When the sheriff's detectives hadn't shown up on my doorstep within the first week, I was sure that no one had seen us heading up the path to Chestnut Ridge. No one could place us at the scene of Petey's death. Without that bit of information, there was no reason to suspect that we had any involvement. If that was the case, then it was simply a matter of continuing to keep our mouths shut.

Chapter Ten

T
here were four basketball courts in Crystalton—two at Community Park overlooking the quarry, one behind the Lincoln Elementary School, and one built into the asphalt parking lot at the side of the junior high school. The court at the elementary was laced with cracks that played havoc with ankles and occasionally caused a dribbled ball to bounce sideways. The steel backboards at the park were rusty and the rims loose. The favored court was the one at the junior high, which stood on the northwest corner of Ohio Avenue and Third Street. South of the school building there was a smooth asphalt parking lot where a basketball court had been laid out. It was in the center of town, across the street from the Big Dipper Ice Cream Shop, where you could get a fountain Coke between games.

On days when we didn't have summer league baseball, the junior high court was full of kids playing shirts and skins, sweating, arguing, and playing for hours at a time. Guys from other communities up and down the river knew they could usually find a game at the junior high and would often show up in a couple of cars with six or seven players. Two weeks and two days after Petey's death, we were playing at the junior high against some guys who had driven down from Mingo Junction.

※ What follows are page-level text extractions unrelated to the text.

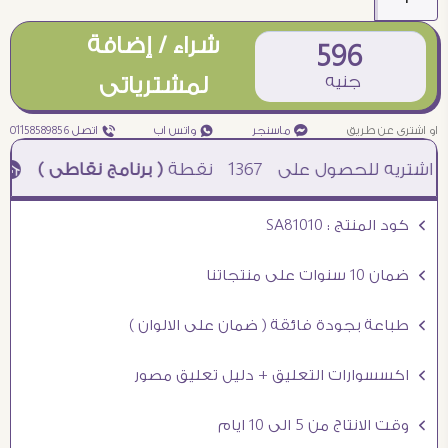
شراء / إضافة
596
جنيه
لمشترياتى
او اشترى عن طريق
¥ ماسنجر
₧ واتس اب
ƒ اتصل 01158589856
1367
نقطة
( برنامج نقاطى )
à خصم 5% للعملاء الجدد à شحن مجانى عند الشراء ب 4000 جنيه à
Ö كود المنتج : SA81010
Ö ضمان 10 سنوات على منتجاتنا
Ö طباعة بجودة فائقة ( ضمان على الالوان )
Ö اكسسوارات التعليق + دليل تعليق مصور
Ö وقت الانتاج من 5 الى 10 ايام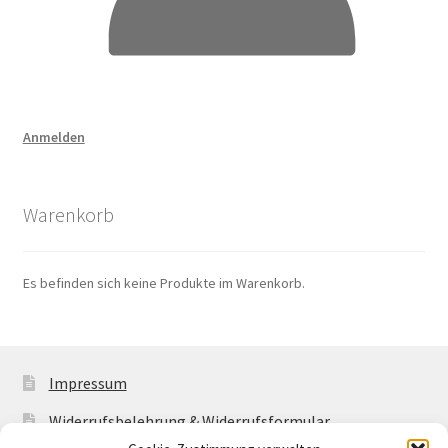
Anmelden
Warenkorb
Es befinden sich keine Produkte im Warenkorb.
Impressum
Widerrufsbelehrung & Widerrufsformular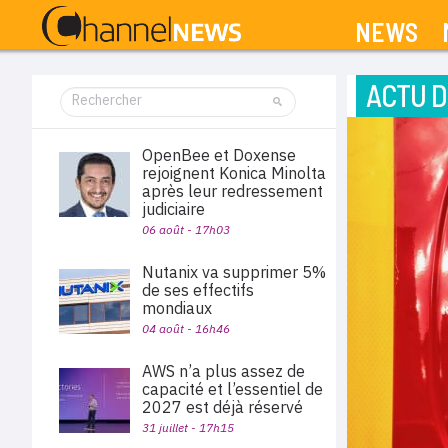
NEWS
ACTU D
OpenBee et Doxense
rejoignent Konica Minolta
après leur redressement
judiciaire
06 août - 17h03
Nutanix va supprimer 5%
de ses effectifs
mondiaux
04 août - 16h46
AWS n’a plus assez de
capacité et l’essentiel de
2027 est déjà réservé
31 juillet - 17h15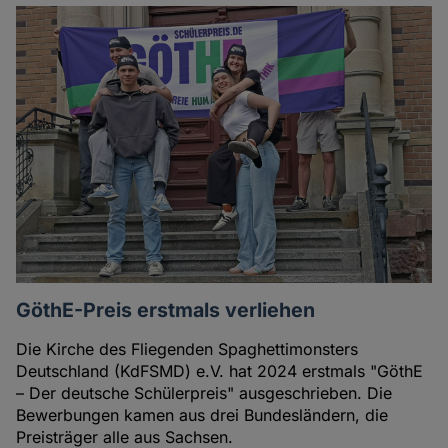
GöthE-Preis erstmals verliehen
Die Kirche des Fliegenden Spaghettimonsters
Deutschland (KdFSMD) e.V. hat 2024 erstmals "GöthE
– Der deutsche Schülerpreis" ausgeschrieben. Die
Bewerbungen kamen aus drei Bundesländern, die
Preisträger alle aus Sachsen.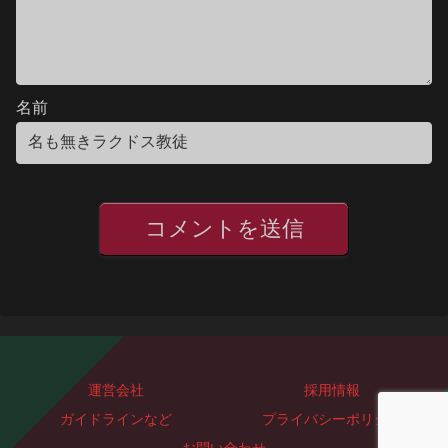
名前
運営会社
採用情報
ガイドラインなど
プライバシーポリシー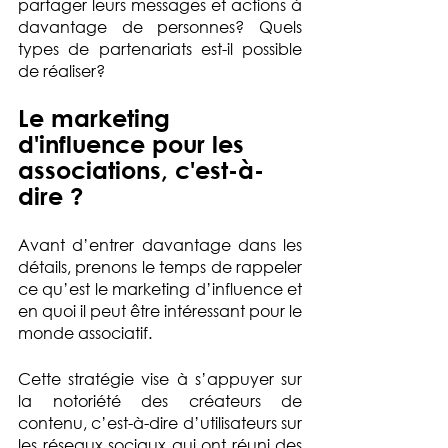
partager leurs messages et actions à 
davantage de personnes? Quels 
types de partenariats est-il possible 
de réaliser? 
Le marketing 
d'influence pour les 
associations, c'est-à-
dire ?
Avant d’entrer davantage dans les 
détails, prenons le temps de rappeler 
ce qu’est le marketing d’influence et 
en quoi il peut être intéressant pour le 
monde associatif. 
Cette stratégie vise à s’appuyer sur 
la notoriété des créateurs de 
contenu, c’est-à-dire d’utilisateurs sur 
les réseaux sociaux qui ont réuni des 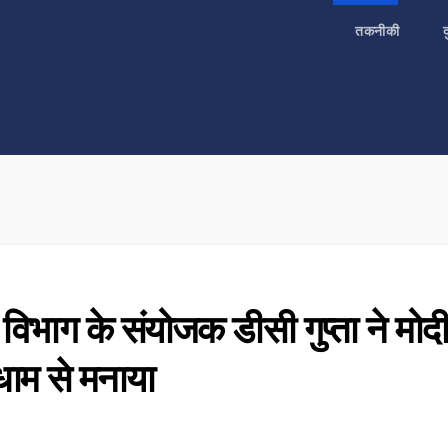
तकनीकी
विभाग के संयोजक डीसी गुप्ता ने मोद
धाम से मनाया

Our third game was stopped by first the whine and then the roar of wide-open engines coming from the east. The din echoed off the hills and between the store fronts. Within a few seconds a
sheriff's car—a black, 1970 Plymouth Fury with a 440-cubic-inch V8—led a cavalry charge of cop cars through the intersection on Ohio Avenue, red lights flashing, its grill lifting as it roared toward the junior high parking lot. Another sheriff's car followed, then another, and then two Crystalton police cruisers. Pedestrians froze in mid-step to watch; red lights bounced off the walls and windows of Nero's Barber Shop, Connell's Market, and Mehtal's Auto Motors. When the lead car hit the edge of the parking lot, the others fanned out and crossed the empty asphalt like a squadron of fighter planes forming up. They squealed to a stop, forming a semicircle barrier beyond the court, entrapping us between the cars and the school.

My heartbeat sounded like thunder in my ears. I looked at Deak. He was getting teary-eyed and his lower lip was starting to quiver. Pepper, too, was looking at Deak. I wondered if he had gone to the sheriff. Adrian appeared to be in survival mode. His eyes darted from side to side as he sought an escape route.

Two lawmen emerged from each sheriff's car, and one each from the Crystalton cruisers. As they exited their cars they holstered their nightsticks and unholstered their service revolvers. Two unmarked cars sped down the alley behind the school, spitting gravel into the basketball court and throwing up a plume of dust. Following the squadron onto the parking lot was a fleet of news vehicles—a van adorned with a giant peacock from the Steubenville television station and two sedans, from which emerged photographers and reporters, including Reggie Fuschea, from the Steubenville
Herald-Star,
and a television reporter named Don Redley.

Sheriff Sky Kelso slid from behind the driver's door of the lead car and held a pistol in the air, a tacit signal of restraint, as though holding back the attack while his troops at the flanks fell into line. Actually, he was posturing, waiting for the television cameraman and the news photographers to catch up with the officers. Sheriff Kelso was never one to miss a good photo opportunity. When they were in position and the television camera was rolling, he surveyed the landscape before him, smoothed his black moustache with the webbing between a thumb and index finger, then pointed his pistol toward the school, like a Union general aiming a saber toward enemy
lines, and eight armed law enforcement officers charged toward the basketball courts.